Ahora bien, los procesos de reconciliación nacional para sellar un largo conflicto civil, cuyo ejemplo más citado como modelo es el de Suráfrica, se basan en la exclusión radical de la impunidad para los crímenes de guerra, exigiéndose a ambos bandos que reconozcan en público sus violaciones de los derechos humanos como forma de reparación moral a las víctimas. Y para ello se establece una imparcial Comisión de la Verdad que se encarga de tomar testimonio a víctimas y victimarios. En el caso de África del Sur, esa comisión fue presidida por el arzobispo Desmond Tutu, que mereció el Premio Nobel de la Paz por su decisiva ejecutoria para llevar adelante con éxito tan difícil misión de reconciliación nacional. Y también ha sido un eclesiástico, en este caso el obispo Valech, quien ha presidido la última Comisión de la Verdad instituida hasta la fecha: me refiero a la que acaba de hacer público en Santiago de Chile su Informe sobre prisión pública y tortura, tras tomar testimonio público a 28.000 víctimas torturadas por la dictadura militar de Augusto Pinochet.

Y algo semejante a esto es lo que muy bien podría hacerse en el País Vasco, instituyendo una Comisión de la Verdad encargada de elaborar un informe donde se reconstruyese la memoria histórica de las violaciones de los derechos humanos sufridas a manos de ambos bandos: tanto por parte de los etarras como de los diversos grupos parapoliciales (y no sólo del GAL) que practicaron la guerra sucia a lo largo de aquellos años. Para cumplir sus fines de reparación de las víctimas y reconciliación civil, esta comisión podría estar formalmente relacionada con las demás instituciones para la reconstrucción de la memoria histórica que se disponen a formarse para reparar los crímenes del franquismo. Y de paso, esta comisión permitiría rehabilitar casos como el del señor Vera, que en lugar de mendigar indultos vergonzantes podría recuperar así su dignidad personal.

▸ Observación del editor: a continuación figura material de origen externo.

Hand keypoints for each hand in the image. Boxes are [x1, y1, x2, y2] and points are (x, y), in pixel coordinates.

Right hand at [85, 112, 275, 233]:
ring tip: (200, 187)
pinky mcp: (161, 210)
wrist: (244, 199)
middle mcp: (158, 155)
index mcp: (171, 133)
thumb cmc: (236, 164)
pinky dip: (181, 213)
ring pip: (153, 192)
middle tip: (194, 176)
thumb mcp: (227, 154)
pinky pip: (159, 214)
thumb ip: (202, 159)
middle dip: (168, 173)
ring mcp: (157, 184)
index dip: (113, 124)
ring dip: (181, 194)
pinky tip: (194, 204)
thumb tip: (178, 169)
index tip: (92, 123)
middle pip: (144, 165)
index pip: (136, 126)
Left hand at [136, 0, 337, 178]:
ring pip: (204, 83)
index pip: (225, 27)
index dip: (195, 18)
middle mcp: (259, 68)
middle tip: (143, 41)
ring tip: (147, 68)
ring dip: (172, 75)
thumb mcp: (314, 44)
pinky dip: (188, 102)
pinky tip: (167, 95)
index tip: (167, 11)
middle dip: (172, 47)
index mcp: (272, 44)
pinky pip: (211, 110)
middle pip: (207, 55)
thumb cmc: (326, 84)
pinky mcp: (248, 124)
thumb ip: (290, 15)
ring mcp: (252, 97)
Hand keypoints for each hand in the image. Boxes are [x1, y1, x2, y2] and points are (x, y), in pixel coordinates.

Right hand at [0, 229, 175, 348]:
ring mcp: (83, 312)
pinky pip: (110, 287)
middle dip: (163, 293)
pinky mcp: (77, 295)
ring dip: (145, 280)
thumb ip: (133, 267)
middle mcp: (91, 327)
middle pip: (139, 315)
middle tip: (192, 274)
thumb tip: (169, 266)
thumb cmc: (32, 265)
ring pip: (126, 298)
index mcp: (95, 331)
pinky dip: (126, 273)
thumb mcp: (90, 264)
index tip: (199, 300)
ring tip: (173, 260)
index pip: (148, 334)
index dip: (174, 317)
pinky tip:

El problema es que, dada la naturaleza incivil de nuestra cultura política, formar una Comisión de la Verdad sobre la cuestión vasca puede resultar una tarea imposible. Para entendernos, esa comisión debería actuar de un modo diametralmente opuesto al que utiliza la comisión creada en el Congreso de los Diputados para investigar el 11-M. Por lo tanto, esta comisión debería ser tanto extrajudicial como extraparlamentaria, y sólo podría estar formada por personalidades independientes de la sociedad civil. Pues si se permite que caiga en manos de juristas o historiadores tan sectariamente politizados como suelen estarlo en nuestro país, los resultados serían gravemente contraproducentes. Así que, tras mucho pensarlo, y si tenemos en cuenta que la Iglesia no sólo ha de estar para crear conflictos, sino también para solucionarlos, lo más conveniente sería que la comisión estuviera presidida por algún prelado, a ser posible no españolista ni vasco. Lo único que hace falta es encontrar un obispo Valech o un arzobispo Tutu, si es que existe alguien así en nuestro beligerante episcopado.

Enrique Gil Calvo es profesor titular de Sociología de la Universidad Complutense de Madrid.